Quickly dispelling any concerns that the big sound he deploys in the opera house would crush these delicate songs, Beczala assumed a surprisingly gentle and scaled down vocalism here, while preserving an appealing core of the warmth and ping. Indeed, Beczala only opened up into the more full throated we are used to seven pieces in, for the “Ich grolle nicht,” a thrilling touch for the restraint that came before.

This restraint came with something of a price in balance with Beczala’s collaborator at the piano, Martin Katz. Now, I like a robust piano contribution in a recital, especially in a work like this, where the riches of the accompaniment often rival the vocal line. But I’ll admit that preference was pushed to the limit here, with Katz boldly giving full (and glorious) voice to the piano despite Beczala’s light touch.  

Ultimately, Beczala’s “Dichterliebe” offered lots of thoughtful detail and earnest feeling in the moment, but these pieces probably need an additional layer of insight to stand apart, especially in moments like the dark imagery of the final song. I wouldn’t mind hearing a tasteful if predictable reading like Beczala’s again, but I’m not sure I would gain any deeper insight from it.

After the half, Beczala quickly made the audience forget any lingering equivocations about his Schumann, in songs by the late romantic Polish composer Mieczylaw Karlowicz.

Clearly relishing the chance to sing in his own tongue, serving the kind of throwback handsomeness that you and your grandma could easily bond over, Beczala inhabited the naked emotionalism of these songs with an infectious joy. These melancholy pieces (sample lyric: “Your words flowing toward me/Are like a prayer at the side of a coffin/They evoke shivers of death”) encourage a certain amount of indulgence, and Beczala complied, adding a hint of attractive sob in the voice or a shivery falsetto where appropriate, like the climax of the tender, gorgeously shaped final number, “I remember quiet, clear golden days.”

Heading south with a series of selections from Dvorak’s “Gypsy Melodies,” Beczala abandoned the smooth seduction of the Karlowicz set for a more rough-hewn sound in these character songs.
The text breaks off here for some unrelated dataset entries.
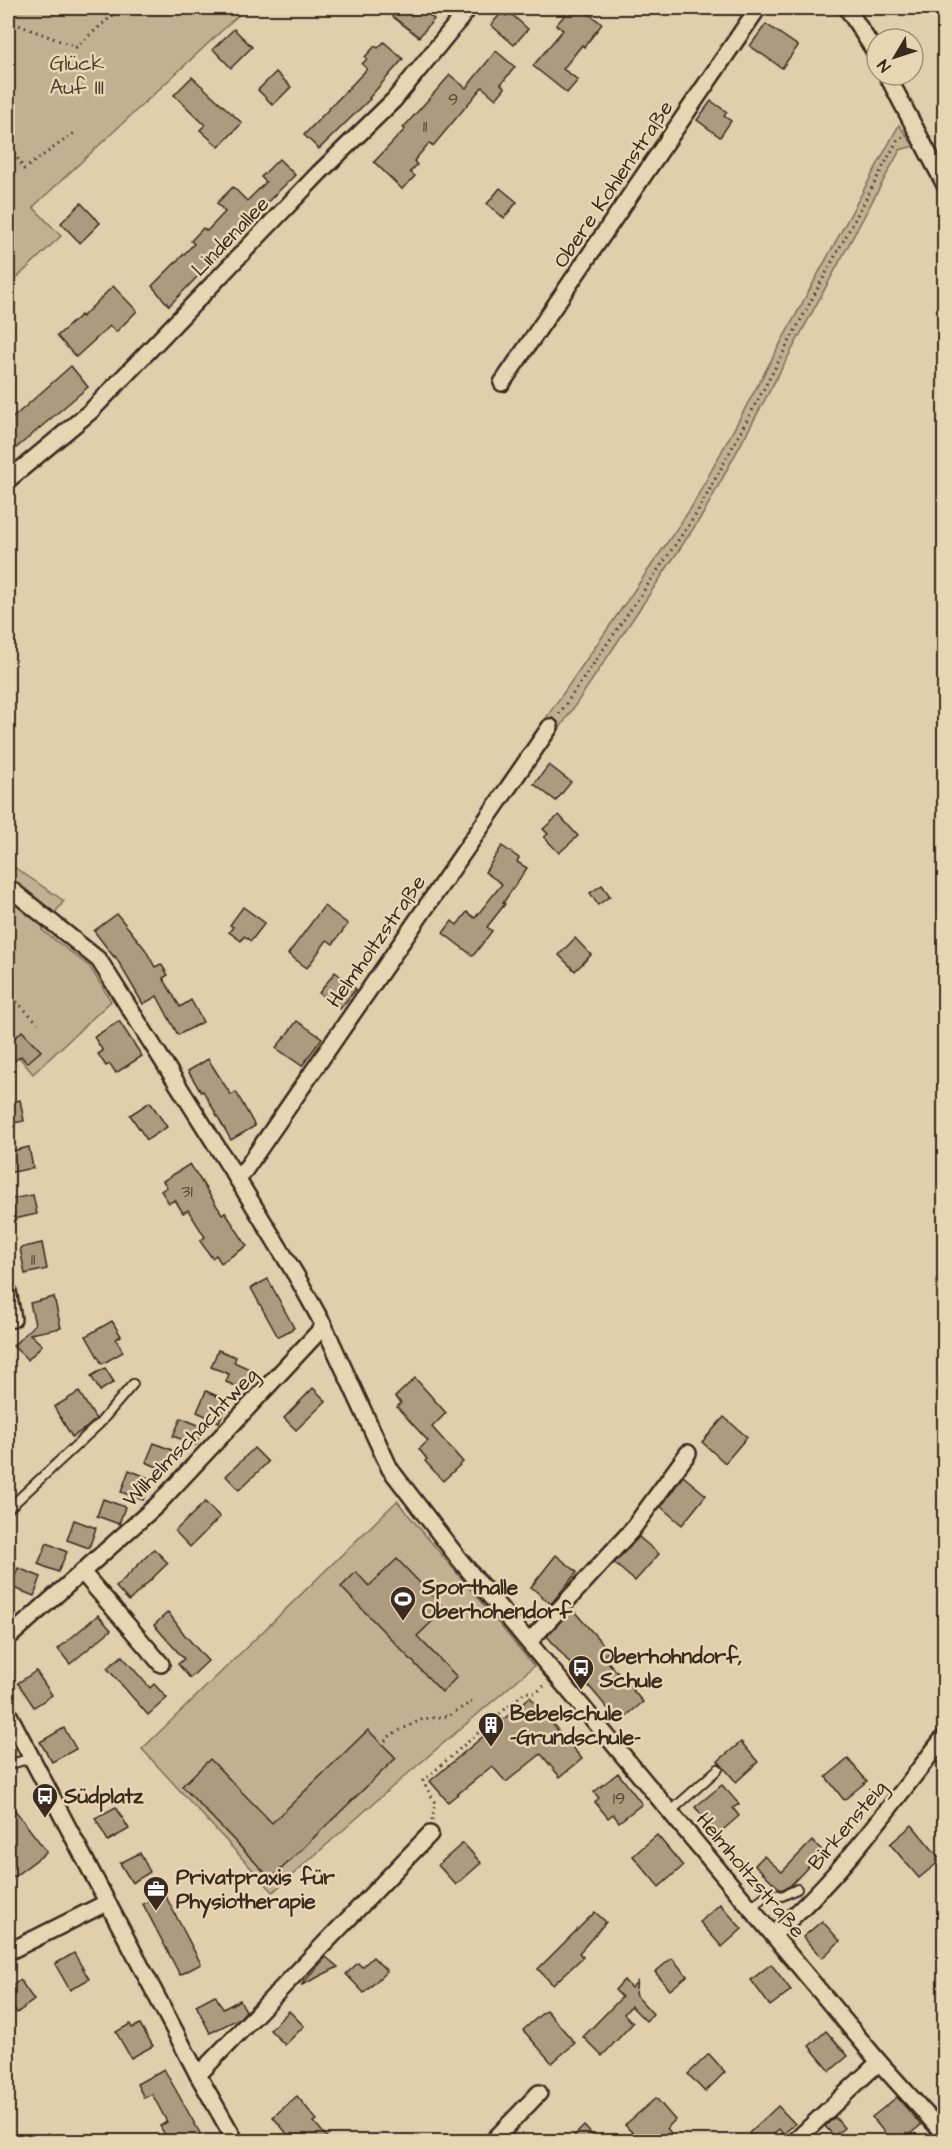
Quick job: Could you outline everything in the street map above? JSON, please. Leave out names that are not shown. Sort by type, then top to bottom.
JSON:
[{"type":"street","name":"Lindenallee","points":[[8,480],[92,411],[319,173],[394,99],[469,8]]},
{"type":"street","name":"Obere Kohlenstraße","points":[[502,383],[758,8]]},
{"type":"street","points":[[847,8],[865,37]]},
{"type":"street","points":[[893,87],[945,183]]},
{"type":"street","name":"Helmholtzstraße","points":[[238,1180],[550,727]]},
{"type":"street","name":"Helmholtzstraße","points":[[8,887],[99,960],[297,1277],[324,1326],[390,1469],[459,1559],[750,1908],[879,2062],[945,2134]]},
{"type":"street","points":[[8,1291],[13,1320]]},
{"type":"street","name":"Wilhelmschachtweg","points":[[8,1638],[157,1505],[324,1326]]},
{"type":"street","points":[[529,1642],[631,1531],[688,1454]]},
{"type":"street","points":[[82,1572],[161,1664]]},
{"type":"street","points":[[8,1713],[106,1904],[236,2142]]},
{"type":"street","name":"Birkensteig","points":[[774,1934],[803,1909],[862,1843],[945,1737]]},
{"type":"street","points":[[198,2076],[430,1834]]},
{"type":"street","points":[[8,1952],[106,1904]]},
{"type":"street","points":[[794,2142],[879,2062]]},
{"type":"street","points":[[492,2142],[539,2093]]},
{"type":"lane","points":[[8,1509],[99,1424],[133,1384]]},
{"type":"lane","points":[[8,1765],[31,1758]]},
{"type":"lane","points":[[670,1812],[718,1770]]},
{"type":"lane","points":[[750,1908],[769,1893],[782,1896],[797,1889]]},
{"type":"path","points":[[8,21],[76,47],[121,8]]},
{"type":"path","points":[[550,727],[697,513],[897,141],[915,129]]},
{"type":"path","points":[[8,143],[24,169],[77,131]]},
{"type":"path","points":[[8,993],[38,1023]]},
{"type":"path","points":[[430,1834],[435,1803],[423,1780],[525,1692],[536,1693],[558,1675]]},
{"type":"path","points":[[385,1742],[392,1734],[423,1719],[448,1716],[475,1700]]},
{"type":"green space","name":"Glück Auf III","points":[[8,8],[246,8],[33,207],[61,236],[8,286]]},
{"type":"green space","points":[[899,125],[914,146],[900,150],[703,514],[558,731],[544,721],[691,508]]},
{"type":"green space","points":[[8,863],[64,901],[42,930],[90,967],[111,1001],[33,1074],[8,1044]]},
{"type":"green space","points":[[397,1501],[534,1666],[273,1892],[142,1749]]},
{"type":"building","points":[[398,8],[411,15],[417,8],[420,8],[434,19],[419,37],[392,16]]},
{"type":"building","points":[[571,8],[581,8],[602,24],[563,69],[578,80],[567,93],[533,66],[563,30],[556,25]]},
{"type":"building","points":[[502,12],[506,16],[510,13],[528,29],[514,45],[491,25]]},
{"type":"building","points":[[766,24],[798,46],[782,68],[750,46]]},
{"type":"building","points":[[234,29],[252,47],[231,68],[213,49]]},
{"type":"building","points":[[384,42],[403,59],[370,99],[319,149],[304,135],[367,69],[362,64],[367,59],[365,57],[375,46],[378,48]]},
{"type":"building","points":[[496,51],[515,67],[501,84],[505,88],[496,99],[482,87],[433,146],[429,143],[414,161],[417,165],[410,172],[415,176],[402,189],[374,162],[450,75],[466,88]]},
{"type":"building","points":[[276,72],[291,87],[273,105],[258,90]]},
{"type":"building","points":[[192,77],[242,123],[219,147],[200,130],[205,125],[174,95]]},
{"type":"building","points":[[711,101],[727,112],[724,116],[731,121],[720,137],[697,120]]},
{"type":"building","points":[[279,159],[295,175],[226,243],[228,245],[169,306],[152,286],[194,244],[191,241],[203,228],[207,231],[225,212],[217,203],[233,187],[247,201],[266,182],[261,177]]},
{"type":"building","points":[[500,188],[517,202],[504,218],[487,204]]},
{"type":"building","points":[[81,203],[100,223],[80,243],[61,223]]},
{"type":"building","points":[[113,286],[137,311],[116,332],[110,326],[76,357],[57,336],[81,315],[82,317]]},
{"type":"building","points":[[71,366],[88,387],[8,455],[8,422]]},
{"type":"building","points":[[549,765],[571,782],[556,801],[534,784]]},
{"type":"building","points":[[559,815],[578,836],[559,853],[544,837],[548,834],[543,829]]},
{"type":"building","points":[[502,846],[519,858],[517,862],[527,868],[503,903],[505,904],[487,927],[492,931],[473,956],[443,933],[452,921],[457,925],[467,912],[475,918],[502,884],[485,872]]},
{"type":"building","points":[[602,885],[610,896],[598,905],[590,893]]},
{"type":"building","points":[[324,906],[348,924],[333,944],[327,940],[307,968],[288,954]]},
{"type":"building","points":[[243,907],[265,923],[251,941],[244,936],[241,941],[229,932],[233,927],[230,925]]},
{"type":"building","points":[[117,914],[145,949],[155,967],[161,964],[168,975],[163,978],[180,1007],[191,1000],[203,1022],[178,1035],[157,996],[143,1004],[115,956],[94,931]]},
{"type":"building","points":[[575,938],[591,955],[575,971],[559,955]]},
{"type":"building","points":[[335,972],[356,989],[340,1009],[319,993]]},
{"type":"building","points":[[119,1021],[142,1056],[116,1073],[110,1064],[106,1066],[98,1054],[103,1051],[94,1037]]},
{"type":"building","points":[[297,1021],[322,1038],[302,1066],[276,1048]]},
{"type":"building","points":[[22,1031],[41,1051],[27,1063],[21,1056],[8,1066],[8,1044]]},
{"type":"building","points":[[208,1059],[231,1095],[236,1092],[255,1126],[231,1140],[203,1091],[201,1092],[188,1071]]},
{"type":"building","points":[[20,1100],[24,1121],[8,1124],[8,1102]]},
{"type":"building","points":[[150,1102],[167,1127],[147,1140],[130,1115]]},
{"type":"building","points":[[29,1147],[33,1168],[8,1173],[8,1152]]},
{"type":"building","points":[[190,1164],[222,1214],[225,1212],[247,1246],[221,1263],[216,1255],[212,1258],[200,1241],[205,1237],[188,1210],[183,1213],[175,1200],[169,1203],[161,1191],[167,1187],[163,1181]]},
{"type":"building","points":[[33,1195],[37,1214],[14,1219],[10,1199]]},
{"type":"building","points":[[42,1243],[47,1269],[25,1274],[20,1248]]},
{"type":"building","points":[[268,1279],[294,1328],[278,1337],[251,1288]]},
{"type":"building","points":[[54,1297],[61,1328],[30,1334],[42,1345],[28,1360],[13,1346],[35,1324],[30,1303]]},
{"type":"building","points":[[112,1321],[121,1336],[116,1339],[123,1352],[102,1364],[86,1336]]},
{"type":"building","points":[[218,1350],[236,1357],[234,1362],[254,1371],[245,1390],[226,1382],[229,1374],[211,1367]]},
{"type":"building","points":[[105,1368],[114,1382],[100,1391],[91,1376]]},
{"type":"building","points":[[415,1378],[446,1413],[432,1427],[463,1462],[443,1481],[425,1461],[427,1459],[419,1449],[428,1441],[397,1407],[401,1403],[395,1397]]},
{"type":"building","points":[[313,1388],[326,1401],[296,1430],[284,1418]]},
{"type":"building","points":[[206,1391],[228,1401],[219,1422],[197,1412]]},
{"type":"building","points":[[79,1392],[96,1419],[72,1437],[54,1407]]},
{"type":"building","points":[[724,1417],[747,1437],[725,1463],[702,1442]]},
{"type":"building","points":[[181,1418],[203,1427],[196,1445],[173,1436]]},
{"type":"building","points":[[154,1443],[174,1451],[166,1471],[146,1462]]},
{"type":"building","points":[[254,1448],[268,1462],[239,1490],[226,1476]]},
{"type":"building","points":[[129,1470],[151,1479],[143,1500],[121,1492]]},
{"type":"building","points":[[683,1476],[706,1495],[682,1525],[661,1507]]},
{"type":"building","points":[[103,1499],[125,1507],[119,1524],[97,1516]]},
{"type":"building","points":[[205,1502],[220,1517],[190,1547],[175,1531]]},
{"type":"building","points":[[74,1520],[96,1528],[89,1548],[67,1540]]},
{"type":"building","points":[[639,1537],[659,1554],[635,1581],[614,1563]]},
{"type":"building","points":[[47,1543],[67,1552],[58,1572],[38,1564]]},
{"type":"building","points":[[154,1549],[168,1563],[129,1601],[116,1587]]},
{"type":"building","points":[[556,1555],[577,1572],[551,1604],[531,1587]]},
{"type":"building","name":"Sporthalle Oberhohendorf","points":[[397,1559],[445,1609],[417,1636],[457,1677],[442,1692],[341,1587],[356,1572],[369,1586]]},
{"type":"building","points":[[18,1568],[41,1577],[34,1596],[11,1587]]},
{"type":"building","points":[[572,1609],[609,1651],[603,1656],[643,1702],[619,1722],[547,1636]]},
{"type":"building","points":[[168,1612],[208,1661],[190,1678],[178,1664],[184,1659],[154,1625]]},
{"type":"building","points":[[98,1615],[111,1630],[70,1664],[58,1649]]},
{"type":"building","points":[[122,1656],[150,1688],[154,1684],[167,1698],[148,1715],[107,1668]]},
{"type":"building","points":[[36,1671],[52,1695],[34,1707],[18,1683]]},
{"type":"building","name":"Bebelschule -Grundschule-","points":[[530,1697],[582,1759],[560,1777],[541,1754],[506,1782],[492,1766],[448,1802],[430,1781]]},
{"type":"building","points":[[64,1728],[76,1749],[52,1762],[40,1742]]},
{"type":"building","points":[[368,1730],[396,1758],[271,1879],[182,1786],[210,1759],[272,1823]]},
{"type":"building","points":[[741,1742],[758,1762],[736,1782],[718,1761]]},
{"type":"building","points":[[848,1759],[867,1781],[844,1800],[826,1777]]},
{"type":"building","points":[[618,1773],[642,1804],[619,1822],[613,1814],[608,1818],[595,1802],[599,1798],[594,1792]]},
{"type":"building","points":[[722,1785],[739,1804],[733,1808],[739,1816],[718,1834],[695,1807]]},
{"type":"building","points":[[8,1801],[47,1852],[8,1881]]},
{"type":"building","points":[[116,1807],[129,1829],[108,1841],[95,1818]]},
{"type":"building","points":[[912,1825],[941,1860],[919,1878],[890,1844]]},
{"type":"building","points":[[657,1835],[683,1866],[659,1887],[633,1856]]},
{"type":"building","points":[[812,1841],[823,1851],[790,1886],[781,1890],[755,1865],[764,1856],[782,1872]]},
{"type":"building","points":[[463,1843],[481,1863],[456,1885],[438,1865]]},
{"type":"building","points":[[140,1853],[150,1872],[132,1883],[120,1863]]},
{"type":"building","points":[[164,1893],[201,1964],[180,1975],[143,1904]]},
{"type":"building","points":[[720,1904],[742,1929],[722,1947],[700,1922]]},
{"type":"building","points":[[595,1912],[606,1922],[579,1953],[583,1957],[553,1985],[538,1969]]},
{"type":"building","points":[[822,1921],[840,1941],[822,1958],[803,1937]]},
{"type":"building","points":[[74,1953],[89,1979],[70,1990],[55,1964]]},
{"type":"building","points":[[326,1957],[338,1967],[302,1985],[302,1984]]},
{"type":"building","points":[[373,1957],[387,1971],[364,1993],[346,1974],[358,1963],[362,1967]]},
{"type":"building","points":[[672,1958],[687,1976],[670,1990],[655,1972]]},
{"type":"building","points":[[771,1964],[791,1990],[770,2006],[751,1980]]},
{"type":"building","points":[[20,1980],[34,2000],[17,2013],[8,2000],[8,1989]]},
{"type":"building","points":[[624,1980],[631,1988],[637,1982],[635,1994],[653,2014],[646,2021],[631,2006],[624,2014],[633,2023],[602,2056],[583,2037],[622,1997],[615,1990]]},
{"type":"building","points":[[215,1995],[223,2009],[240,2000],[246,2011],[240,2018],[210,2033],[196,2005]]},
{"type":"building","points":[[546,2010],[575,2043],[552,2063],[523,2030]]},
{"type":"building","points":[[289,2011],[304,2026],[285,2045],[270,2030]]},
{"type":"building","points":[[130,2024],[132,2028],[140,2024],[153,2046],[131,2058],[116,2032]]},
{"type":"building","points":[[826,2031],[848,2056],[830,2071],[809,2046]]},
{"type":"building","points":[[709,2054],[725,2072],[705,2092],[688,2074]]},
{"type":"building","points":[[164,2069],[201,2135],[189,2142],[169,2142],[160,2126],[167,2122],[152,2094],[144,2098],[137,2084]]},
{"type":"building","points":[[297,2096],[317,2120],[314,2122],[331,2142],[294,2142],[273,2117]]},
{"type":"building","points":[[897,2097],[921,2125],[900,2142],[892,2142],[872,2117]]},
{"type":"building","points":[[656,2098],[675,2120],[667,2128],[673,2136],[667,2142],[641,2142],[625,2125]]},
{"type":"building","points":[[778,2106],[795,2124],[783,2134],[779,2129],[765,2142],[757,2142],[749,2133]]},
{"type":"building","points":[[835,2117],[844,2128],[834,2136],[825,2126]]},
{"type":"building","points":[[584,2126],[599,2142],[568,2142]]},
{"type":"place","name":"Sporthalle Oberhohendorf","points":[[403,1622]]},
{"type":"place","name":"Oberhohndorf, Schule","points":[[581,1691]]},
{"type":"place","name":"Bebelschule -Grundschule-","points":[[491,1748]]},
{"type":"place","name":"Südplatz","points":[[45,1819]]},
{"type":"place","name":"Privatpraxis für Physiotherapie","points":[[156,1912]]}]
Two of the lusty middle selections, “The string is taut” and “Wide sleeves and wide trousers,” were particularly extravagant, Beczala pushing a broad tone and delightfully reckless volume levels, but never crossing the line into ugly. The penultimate, unabashed tear-jerker “Songs my mother taught me” was a highlight as well.

Beczala returned to polished form for the final set, four surprisingly touching songs by Rachmaninoff. Like the Karlowicz selections these emotionally generous works seemed especially well-suited to his sensibilities, including a hushed, intimate reading of “Lilacs” and a thrillingly dramatic rendition of “Sing not to me, fair maiden.”
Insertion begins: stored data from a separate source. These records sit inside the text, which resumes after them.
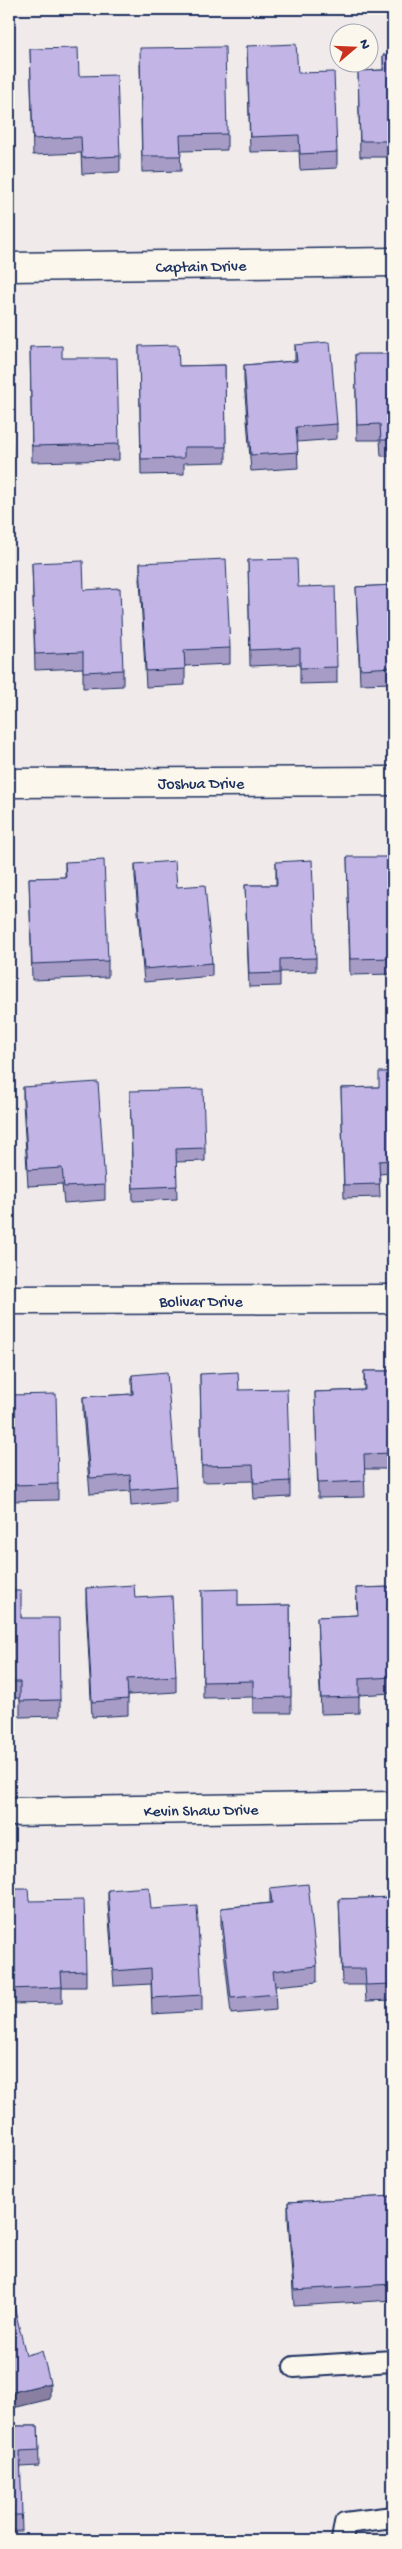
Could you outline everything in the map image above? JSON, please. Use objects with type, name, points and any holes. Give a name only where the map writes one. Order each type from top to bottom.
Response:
[{"type":"street","name":"Captain Drive","points":[[9,267],[393,262]]},
{"type":"street","name":"Joshua Drive","points":[[9,783],[393,781]]},
{"type":"street","name":"Bolivar Drive","points":[[9,1300],[393,1299]]},
{"type":"street","name":"Kevin Shaw Drive","points":[[9,1812],[393,1806]]},
{"type":"lane","points":[[294,2367],[393,2361]]},
{"type":"lane","points":[[342,2540],[345,2523],[393,2517]]},
{"type":"building","points":[[296,44],[298,73],[334,72],[337,152],[300,154],[299,135],[250,137],[247,46]]},
{"type":"building","points":[[225,47],[227,134],[180,135],[181,156],[142,156],[140,48]]},
{"type":"building","points":[[78,48],[79,76],[117,75],[120,156],[82,158],[81,137],[33,139],[30,49]]},
{"type":"building","points":[[383,55],[393,55],[393,141],[360,141],[358,72],[380,72],[380,70],[384,70]]},
{"type":"building","points":[[9,92],[10,159],[9,159]]},
{"type":"building","points":[[330,342],[337,424],[296,427],[298,452],[251,455],[244,365],[297,361],[295,345]]},
{"type":"building","points":[[178,345],[179,366],[225,365],[226,447],[184,447],[184,458],[141,459],[139,346]]},
{"type":"building","points":[[62,346],[62,358],[117,358],[119,444],[32,446],[30,347]]},
{"type":"building","points":[[355,354],[393,354],[393,440],[381,440],[380,424],[357,425]]},
{"type":"building","points":[[9,381],[12,455],[9,455]]},
{"type":"building","points":[[226,559],[230,648],[184,650],[185,669],[146,671],[140,563]]},
{"type":"building","points":[[297,559],[298,587],[335,586],[337,667],[300,668],[300,648],[250,650],[248,560]]},
{"type":"building","points":[[83,561],[84,590],[120,588],[123,670],[83,672],[83,652],[35,654],[32,563]]},
{"type":"building","points":[[9,574],[11,574],[14,664],[9,664]]},
{"type":"building","points":[[393,585],[393,667],[360,669],[356,587]]},
{"type":"building","points":[[347,857],[387,857],[387,874],[393,874],[393,958],[350,959]]},
{"type":"building","points":[[104,860],[108,961],[32,964],[29,878],[66,877],[65,862]]},
{"type":"building","points":[[312,860],[316,958],[280,959],[280,973],[249,974],[245,885],[277,885],[276,862]]},
{"type":"building","points":[[175,861],[177,887],[205,885],[212,963],[144,969],[135,864]]},
{"type":"building","points":[[379,1072],[393,1072],[393,1160],[379,1161],[380,1184],[344,1185],[341,1088],[379,1087]]},
{"type":"building","points":[[98,1082],[105,1185],[64,1187],[62,1168],[28,1170],[23,1087]]},
{"type":"building","points":[[203,1089],[205,1148],[176,1149],[177,1186],[133,1188],[130,1091]]},
{"type":"building","points":[[364,1371],[393,1371],[393,1453],[364,1454],[365,1481],[318,1483],[315,1392],[365,1390]]},
{"type":"building","points":[[167,1372],[176,1486],[131,1490],[130,1475],[90,1478],[83,1397],[133,1394],[132,1375]]},
{"type":"building","points":[[238,1372],[239,1390],[287,1389],[290,1481],[254,1483],[253,1465],[202,1466],[200,1374]]},
{"type":"building","points":[[56,1394],[58,1484],[9,1485],[9,1395]]},
{"type":"building","points":[[134,1585],[135,1598],[172,1596],[176,1676],[127,1679],[128,1699],[92,1702],[86,1588]]},
{"type":"building","points":[[393,1587],[393,1677],[359,1679],[359,1697],[321,1698],[317,1617],[358,1615],[356,1588]]},
{"type":"building","points":[[238,1589],[238,1606],[290,1605],[291,1697],[253,1698],[253,1681],[203,1682],[202,1590]]},
{"type":"building","points":[[9,1591],[21,1591],[21,1618],[59,1618],[60,1700],[20,1701],[20,1682],[9,1682]]},
{"type":"building","points":[[308,1884],[317,1966],[273,1971],[276,1994],[231,1998],[221,1908],[272,1903],[270,1888]]},
{"type":"building","points":[[149,1887],[151,1909],[197,1906],[202,1995],[152,1998],[151,1968],[114,1971],[108,1890]]},
{"type":"building","points":[[9,1889],[28,1889],[29,1901],[84,1900],[86,1971],[61,1972],[62,1987],[9,1989]]},
{"type":"building","points":[[393,1897],[393,1984],[366,1985],[365,1969],[342,1969],[339,1899]]},
{"type":"building","points":[[393,2196],[393,2284],[294,2290],[288,2202]]},
{"type":"building","points":[[14,2306],[26,2355],[42,2351],[50,2383],[9,2393],[9,2307]]},
{"type":"building","points":[[9,2426],[38,2426],[39,2450],[20,2451],[22,2515],[9,2515]]}]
For his two encores (a treat for D.C., which seems hard pressed to muster more than a single courtesy bonus selection these days) Beczala indulged the audience with some Italian, starting with Leoncavallo’s “Mattinata.” While I certainly enjoy Beczala in his bread and butter rep, it was also a reminder that I sometimes find the sound of his Italian a little too broad and unidiomatic, a curious sensation after 40 minutes of his gloriously confident Polish, Czech, and Russian. By the irresistible second encore, Caruso barnburner “Core ‘ngrato (Catarì, Catarì),” this minor quibble had been thoroughly forgotten.